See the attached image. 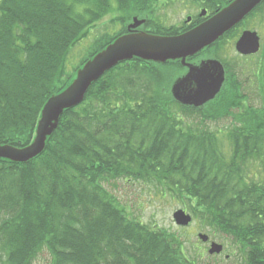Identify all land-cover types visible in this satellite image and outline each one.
I'll return each mask as SVG.
<instances>
[{
	"label": "trees",
	"instance_id": "obj_1",
	"mask_svg": "<svg viewBox=\"0 0 264 264\" xmlns=\"http://www.w3.org/2000/svg\"><path fill=\"white\" fill-rule=\"evenodd\" d=\"M233 1L0 0V145L32 144L48 100L126 34L133 17L146 19L148 33L178 36V27L157 25L162 4L191 2L213 15ZM115 11L123 15L121 31L72 64L73 50ZM177 64H119L64 112L41 156L0 161V264H35L45 251L51 264H205L203 252L188 255L176 233L129 217L108 190L116 182L180 204L202 229L229 239L244 264H264V46L255 84L238 86L227 71L226 88L202 108L172 96ZM197 119L229 121L231 152L221 131L188 125Z\"/></svg>",
	"mask_w": 264,
	"mask_h": 264
},
{
	"label": "water",
	"instance_id": "obj_2",
	"mask_svg": "<svg viewBox=\"0 0 264 264\" xmlns=\"http://www.w3.org/2000/svg\"><path fill=\"white\" fill-rule=\"evenodd\" d=\"M263 3L264 0H234L206 22L178 36L154 35L145 31L120 36L88 61L77 72L76 78L68 88L48 100L42 110L32 144L26 147L0 145V161L27 164L41 156L48 139L58 129L64 112L80 106L92 85L107 72L135 58L156 64L181 61L183 66L191 69L188 75L178 80L171 88L174 99L182 105L194 108H202L214 101L221 93L226 80L222 63L211 59L201 67H193L187 64V59L201 54L217 43ZM145 23L146 20L134 17L128 29L136 30ZM235 49L242 56L256 55L261 49L260 37L256 32L246 31L236 43ZM191 82L195 83L196 87L192 91H186L185 86ZM173 220L176 226L181 228H187L192 223L191 215L184 210L176 211ZM198 238L202 243L209 242V237L204 234H199ZM222 252V245L211 243L208 251L210 256L220 255Z\"/></svg>",
	"mask_w": 264,
	"mask_h": 264
},
{
	"label": "rangeland",
	"instance_id": "obj_3",
	"mask_svg": "<svg viewBox=\"0 0 264 264\" xmlns=\"http://www.w3.org/2000/svg\"><path fill=\"white\" fill-rule=\"evenodd\" d=\"M200 8L199 4H196ZM117 6H114L116 9ZM160 10L156 17L157 25H162L167 28L175 27L176 24L185 21L187 15H194L198 10L189 6L168 3L165 7L160 6ZM204 11H208L204 8ZM260 13V14H259ZM258 15H255L253 20L247 22L245 26L236 30L231 36L226 38L220 46H217L214 50H209L204 53L201 58L215 59L227 64V68L234 73L243 71L244 75L248 76L254 72L259 63L260 54L246 59L239 56L235 50V44L241 36L242 32L249 30L257 32L261 38L262 45L264 46V9L260 11ZM123 15L121 12L115 11L112 14H108L104 19L97 23V25L90 31L87 39L82 41L72 52L71 61L72 64H79L86 56L87 50L95 42L100 40L103 36H112L121 31L123 23L120 18ZM255 87L250 92L252 99H255ZM257 101V99H256ZM192 127H201L205 125L206 128L214 132L221 131L219 138L222 140L224 150L227 153L231 152L229 147V141L227 139V133L230 128V122L227 120L217 123H201V121L192 120L188 124ZM108 190L120 203L121 207L126 210L129 217L133 219H139L145 225L155 228L160 227L167 229L170 232H174L181 237L185 247L188 251V255L195 257V248L200 249L204 256L200 258L201 263L205 264H240V257L232 243L227 238L215 237L206 230L202 229L199 223L192 217V223L187 228H181L176 226L173 220V214L178 210H183L180 204L172 202L169 199L162 200L160 197L154 195L148 190L146 186L139 184H127L125 182L113 183ZM190 215V214H189ZM204 234L209 237V243H202L198 236ZM216 243L222 245L224 251L220 255L210 256L208 251L210 244ZM35 264H51V256L45 251Z\"/></svg>",
	"mask_w": 264,
	"mask_h": 264
},
{
	"label": "flooded vegetation",
	"instance_id": "obj_4",
	"mask_svg": "<svg viewBox=\"0 0 264 264\" xmlns=\"http://www.w3.org/2000/svg\"><path fill=\"white\" fill-rule=\"evenodd\" d=\"M173 4H179V5H184V6H189L191 8H195L197 9L198 11L194 14V15H187L185 17V21L182 22V23H178L175 25V27H178L181 31H182V34L185 33V32H188L196 27H198L199 25H201L202 23L206 22L208 19H210L212 17V15L206 11L204 12V8L200 6V8L197 7V5L195 3H191V2H179V3H174L172 2ZM168 3H165V4H162L163 7H165ZM255 14L252 13V15H250L249 17H247L242 23H240V25H238V27H236V30H238L239 28H241L243 25L245 26V24L251 20L254 19ZM134 18V17H133ZM133 18L131 20V22H129L126 26L127 28V33L129 34L130 32H140V31H143L141 28H138L136 30H129L128 27L132 24L133 22ZM245 31H249V30H245ZM243 31L241 36L243 35V33L245 32ZM239 36V39L240 37ZM238 39V40H239ZM237 40V41H238ZM240 57L242 58H246V59H249V58H252L254 56H241L239 55ZM208 60H211L210 58H201L200 57H193V58H190V59H187V64H189L190 66H193V67H201L203 65V63H205L206 61ZM179 64L176 65L177 69L181 71V75L180 76H177V78L173 81V84H172V87L173 85L180 79H182L183 77H185L186 75H188V73L190 72V67H187V66H183L181 64V61H178ZM224 69H225V75H226V80H225V83L223 85V88H222V91L226 88V82H227V71H229V69L226 67L227 64L224 63V62H221ZM181 66V68H180ZM216 73V71L214 72V74ZM236 79H239L238 80V86H245V85H248V86H251V83H254L255 84V81H254V76L252 74H249L248 76L244 75V73H236V76H235ZM196 87L195 83L191 82L188 86H185V90L186 91H192L194 88ZM221 91V92H222ZM238 253V257H240V264H244V258L242 257L241 255V251H237Z\"/></svg>",
	"mask_w": 264,
	"mask_h": 264
}]
</instances>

EXERCISE PROMPT:
Return every line from the items above that contains the string "label".

CORRECT RESULT:
	"label": "trees",
	"label": "water",
	"label": "rangeland",
	"label": "flooded vegetation",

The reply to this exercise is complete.